Malala começou a se manifestar publicamente em defesa da educação, escrevendo anonimamente para um blog da BBC sob um pseudônimo. Ela compartilhava suas experiências e opiniões sobre o direito à educação e o impacto devastador da opressão do Talibã. Sua voz corajosa e suas palavras sinceras atraíram a atenção mundial, destacando a situação das meninas em regiões onde a educação era negada.

No entanto, o compromisso de Malala com sua causa foi colocado à prova de uma forma chocante e trágica. Em 2012, aos 15 anos, ela foi alvo de um ataque brutal, sendo baleada na cabeça por membros do Talibã enquanto voltava da escola. O ataque visava silenciá-la e desencorajar outros defensores da educação. No entanto, ao sobreviver a esse ataque covarde, Malala se tornou um símbolo ainda mais forte de resistência e determinação.

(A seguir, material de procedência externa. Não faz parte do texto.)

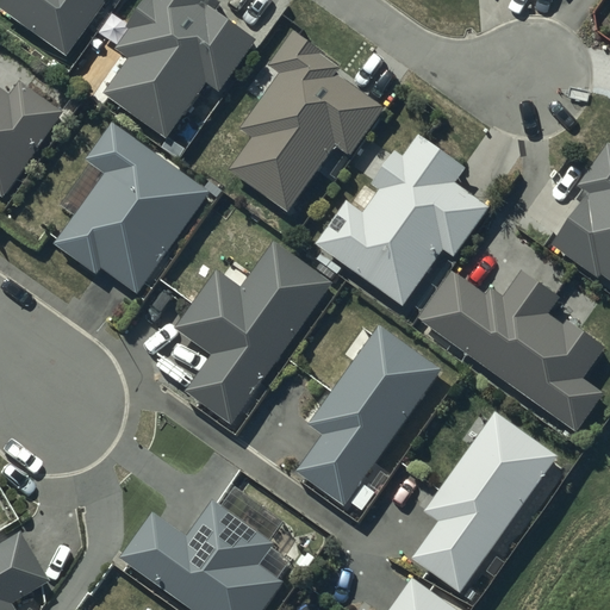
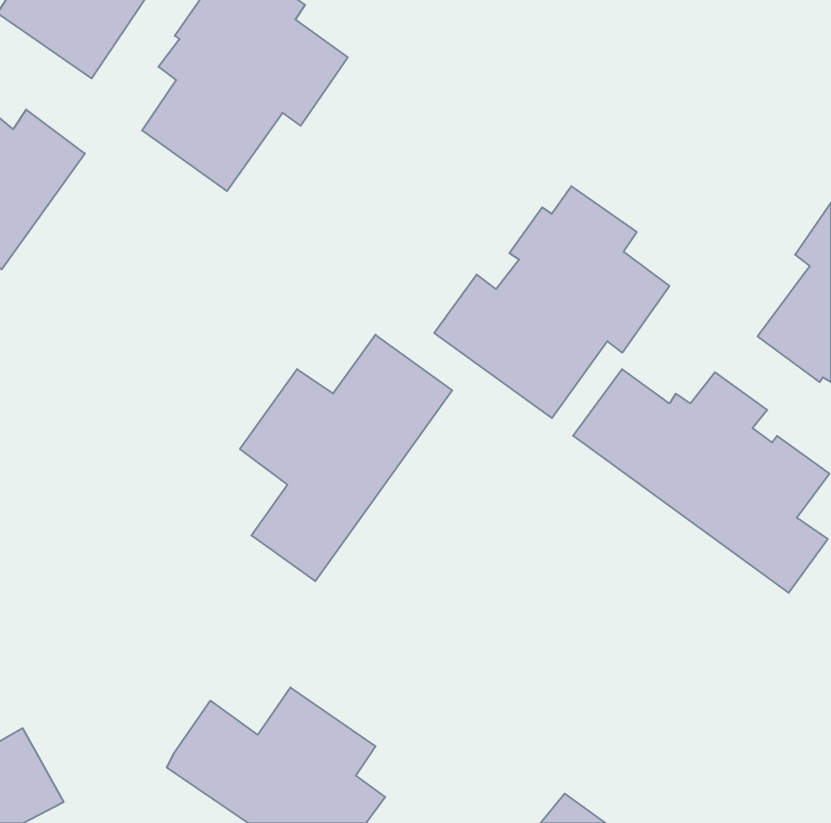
building: [229,35,382,212] -> none
building: [54,122,211,294] -> none
building: [297,326,442,509] -> none
building: [412,415,556,592] -> none

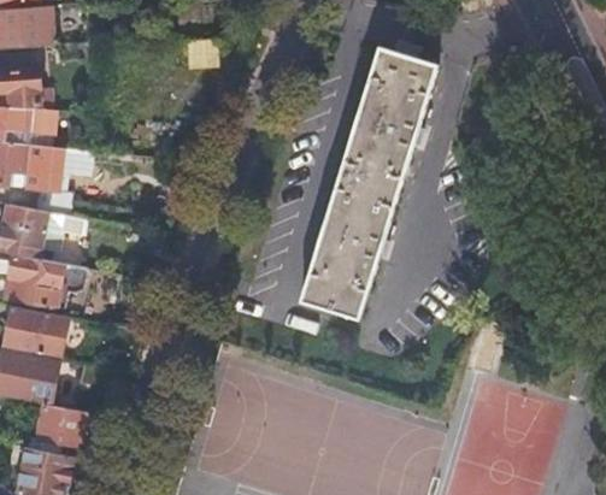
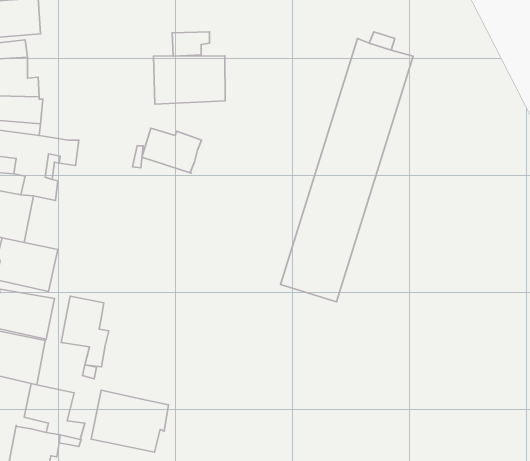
building: none -> [153,56,225,104]
building: none -> [142,128,202,173]
building: none -> [61,296,109,367]
building: none -> [91,390,168,452]

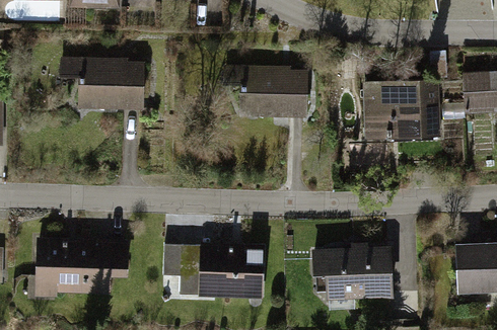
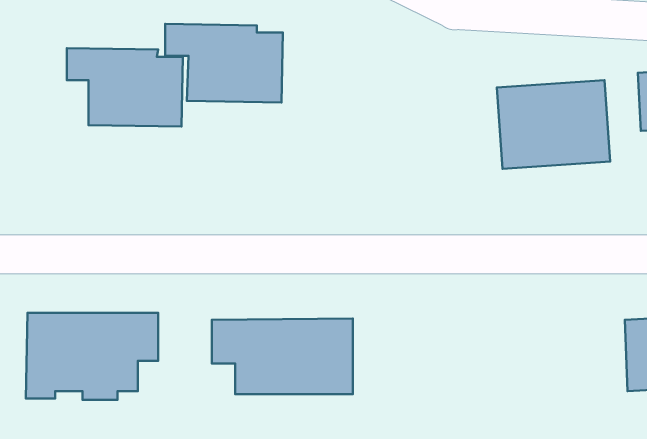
building: [224,63,306,117] -> [165,24,283,102]
building: [307,245,395,300] -> none

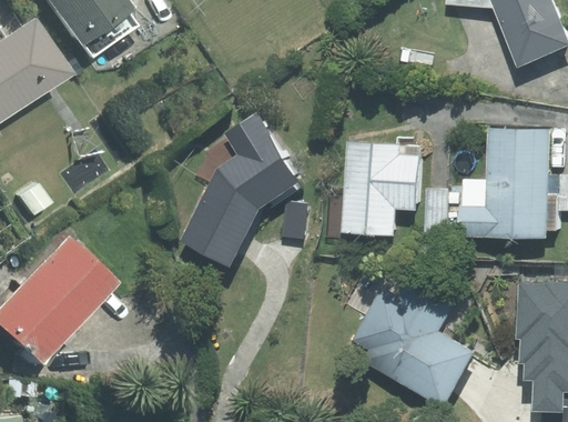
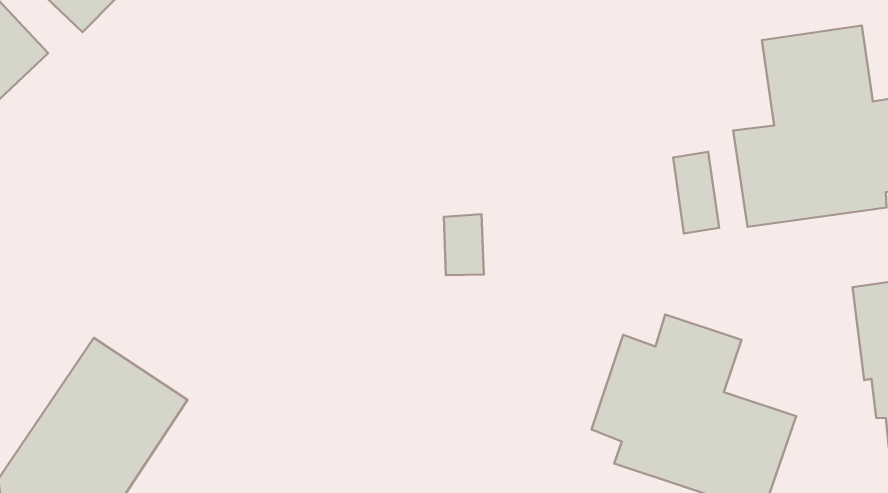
building: [181,113,300,264] -> none
building: [342,142,418,235] -> none

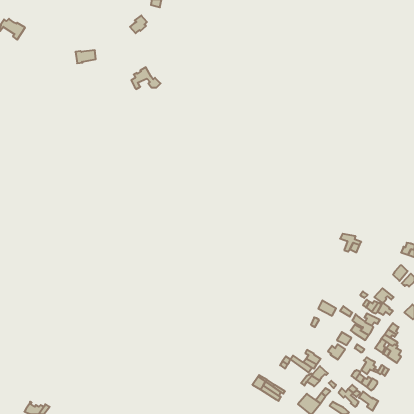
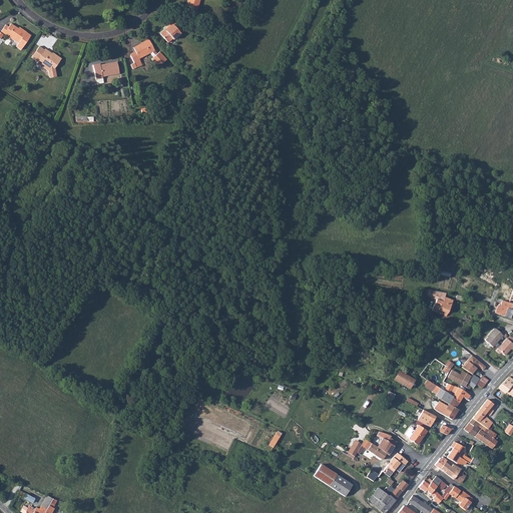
building: none -> [32,45,62,77]
building: [131,67,161,89] -> [131,38,167,65]

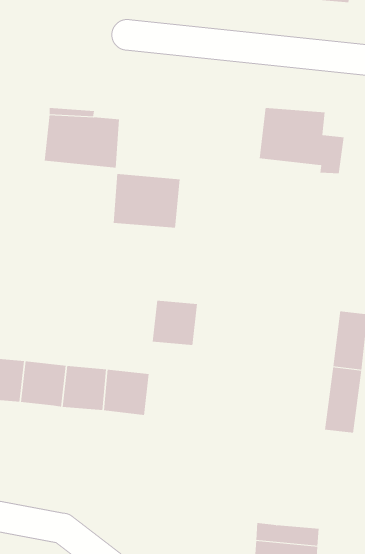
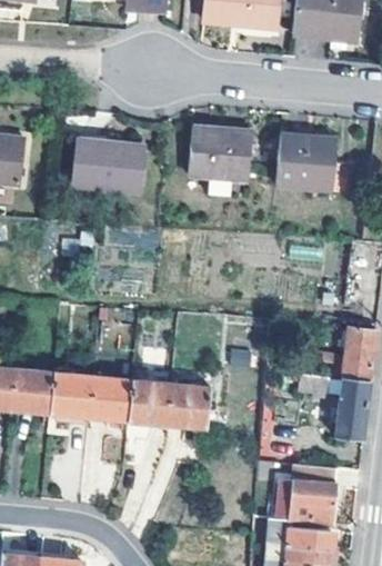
building: [113,173,181,228] -> [189,128,252,179]
building: [152,300,198,345] -> [167,386,210,428]
building: none -> [271,464,338,525]

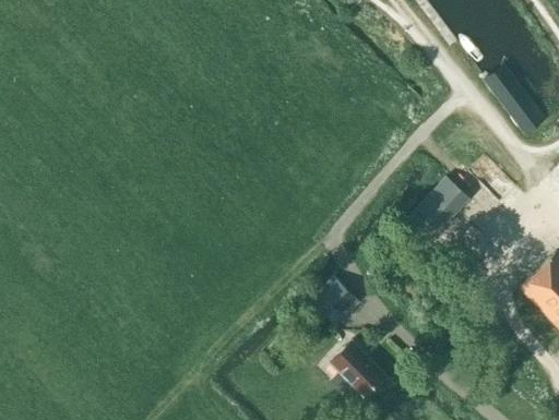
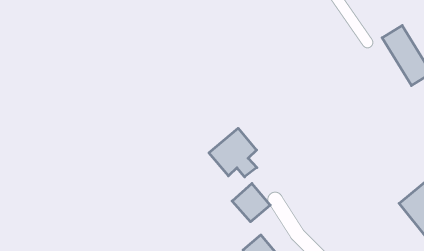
building: [405,176,472,244] -> none
building: none -> [209,128,257,177]

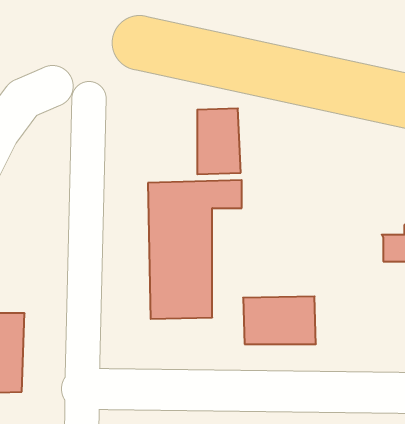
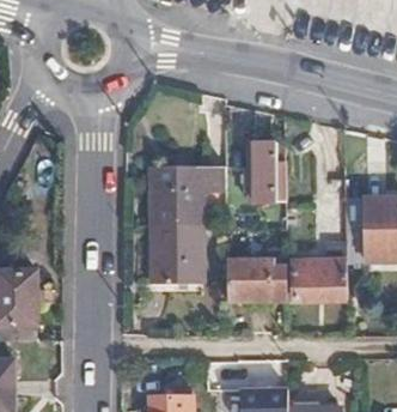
building: [197,108,241,174] -> [248,143,285,199]
building: none -> [292,211,346,299]

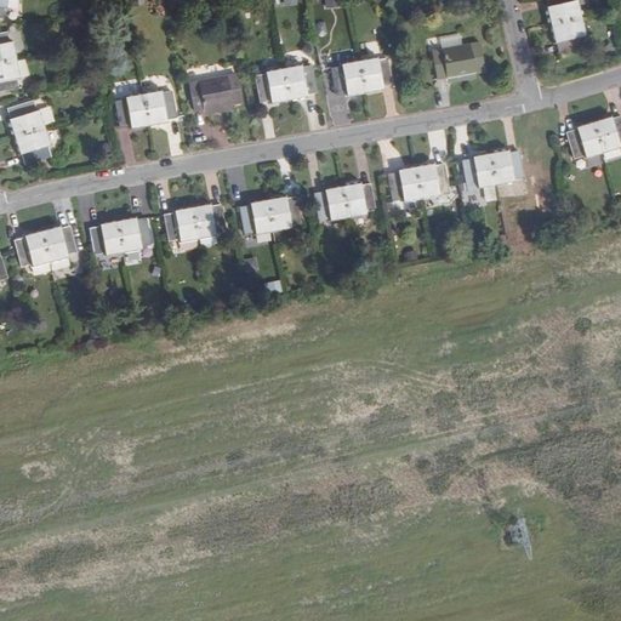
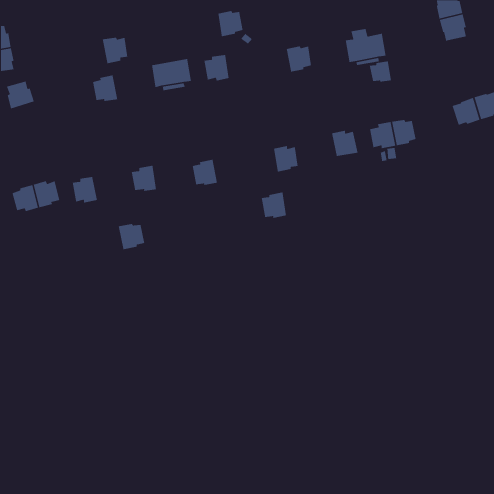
building: [331,61,365,93] -> none
building: [284,64,317,98] -> [217,10,244,37]
building: none -> [369,61,392,83]
building: [143,91,176,125] -> [102,37,128,64]
building: [15,127,50,163] -> none
building: [389,166,422,200] -> none
building: [315,186,348,220] -> [261,192,287,219]
building: [268,195,301,229] -> none
building: [193,204,226,238] -> none
building: [118,217,152,251] -> [118,223,145,250]

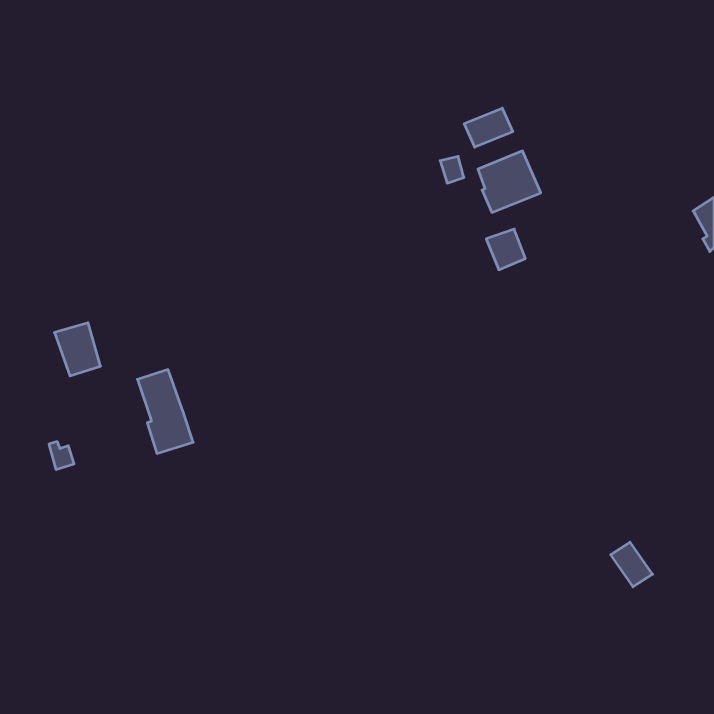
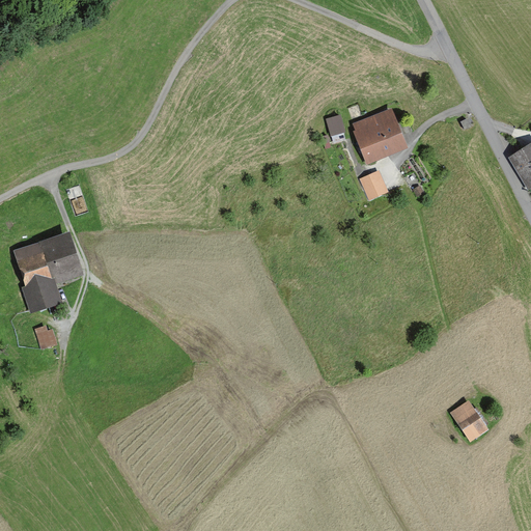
building: [464,108,513,147] -> none
building: [137,370,193,453] -> [18,247,59,309]

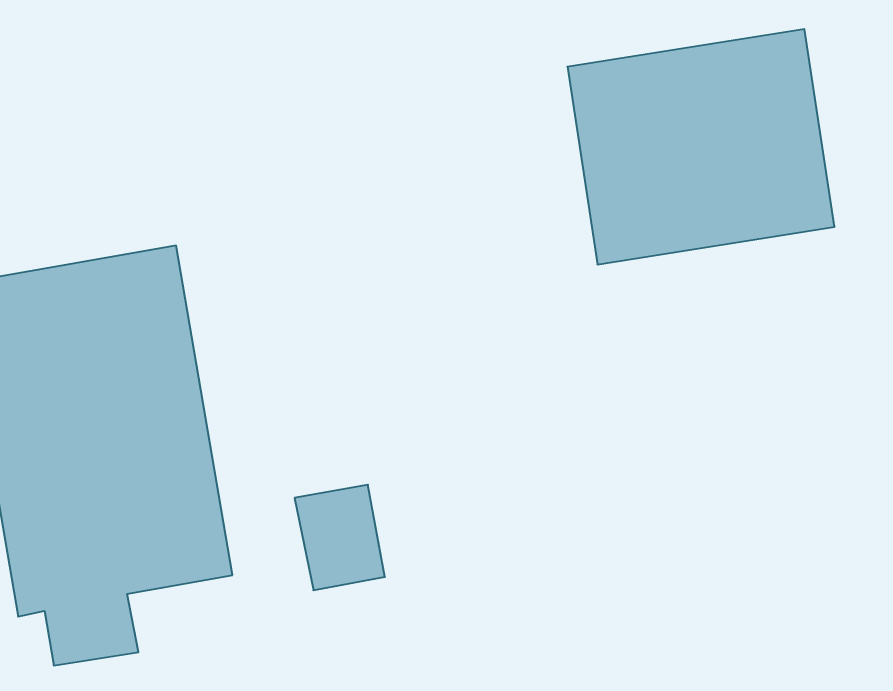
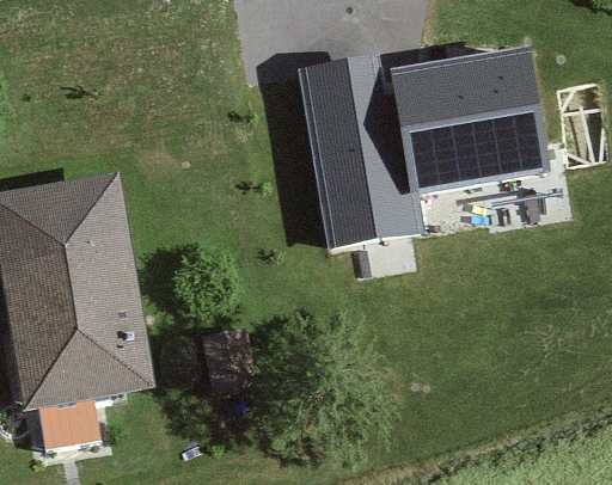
building: none -> [286,50,400,245]

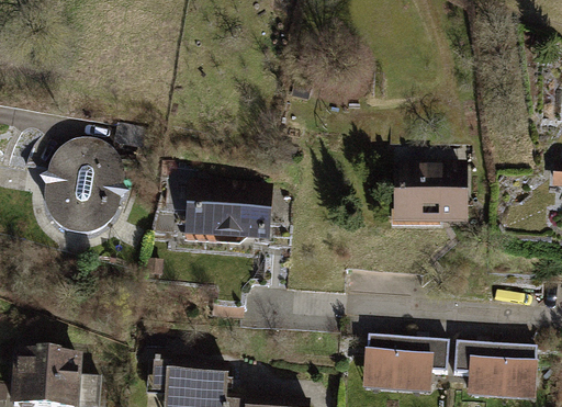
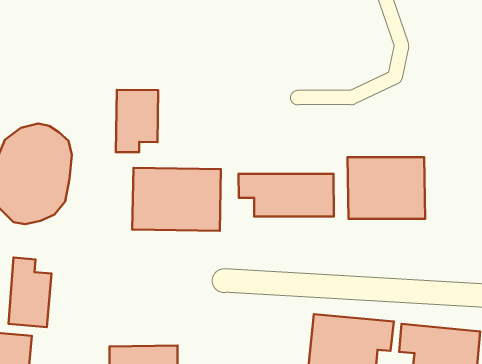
building: none -> [116,90,158,152]
building: none -> [238,174,334,217]
building: none -> [9,257,51,327]

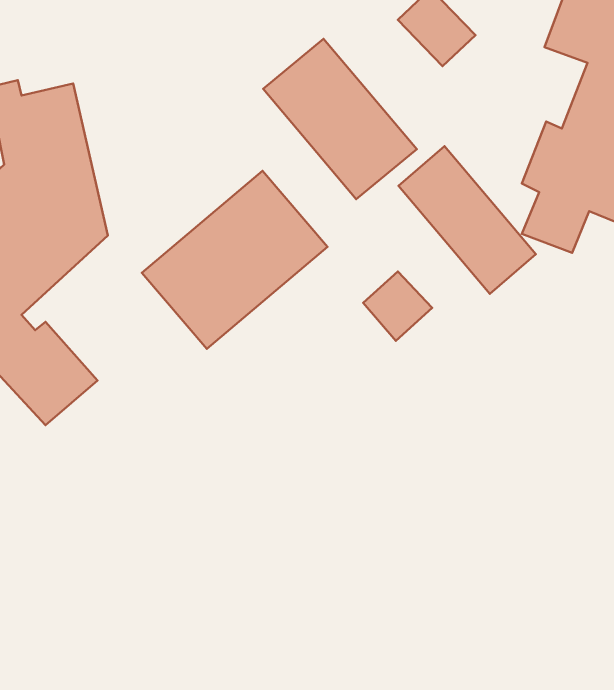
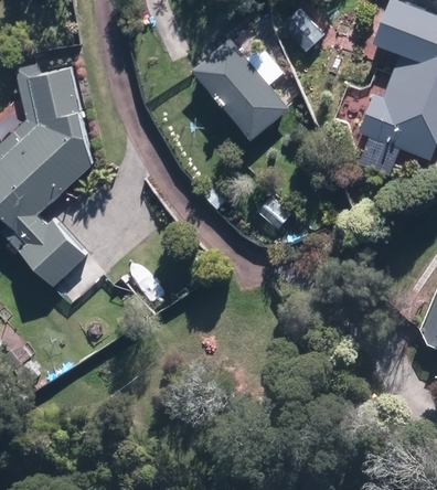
building: [399,146,536,294] -> none
building: [142,171,328,349] -> none

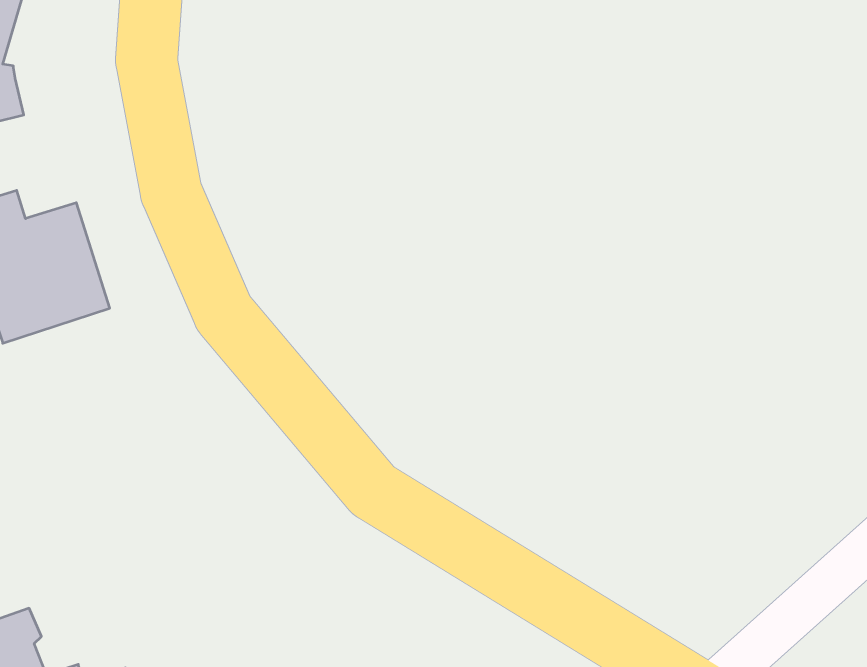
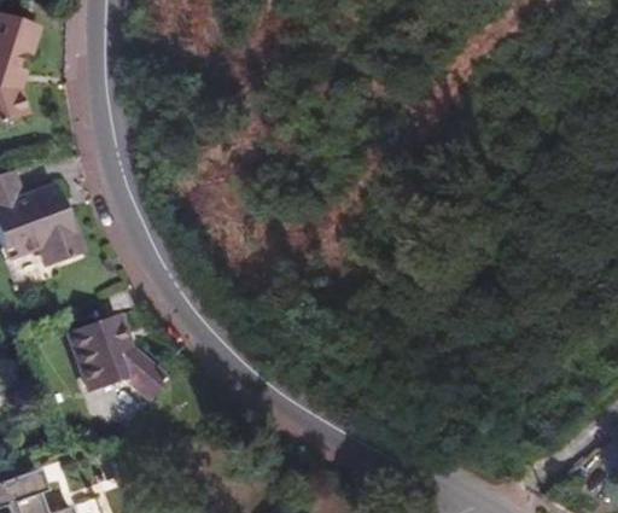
building: none -> [62,319,161,400]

Após sua recuperação, Malala emergiu como uma líder global, dedicando sua vida a promover a educação para meninas ao redor do mundo. Ela fundou a Fundação Malala, uma organização que trabalha para garantir que todas as meninas tenham acesso a uma educação de qualidade e segura. Ela também defendeu seu caso perante líderes mundiais e organizações internacionais, levando a questão da educação para o centro do palco global.

Malala nos mostra que o compromisso comunica uma identidade e a comunicação firma um compromisso.  Quando falo e sobre o que falo, implico-me por inteiro, meus valores, meus desejos, meu ser. Por isso, a comunicação transforma em primeiro lugar aquele mesmo que fala, pois ele é o primeiro destinatário de suas próprias palavras. Os ouvidos mais próximos da nossa boca são os nossos, afinal. A boa e verdadeira comunicação é poderosa justamente por isso: ela tem o poder de revolucionar o mundo ao seu redor, a começar por aquele que fala. 

O bom comunicador revela-se, reafirma-se e assume sempre um compromisso vital consigo e com os demais. Por isso, se desejas se comunicar bem, o primeiro compromisso que deves assumir é consigo mesmo. Conhece-te a ti mesmo e faz da tua comunicação um exercício de integridade!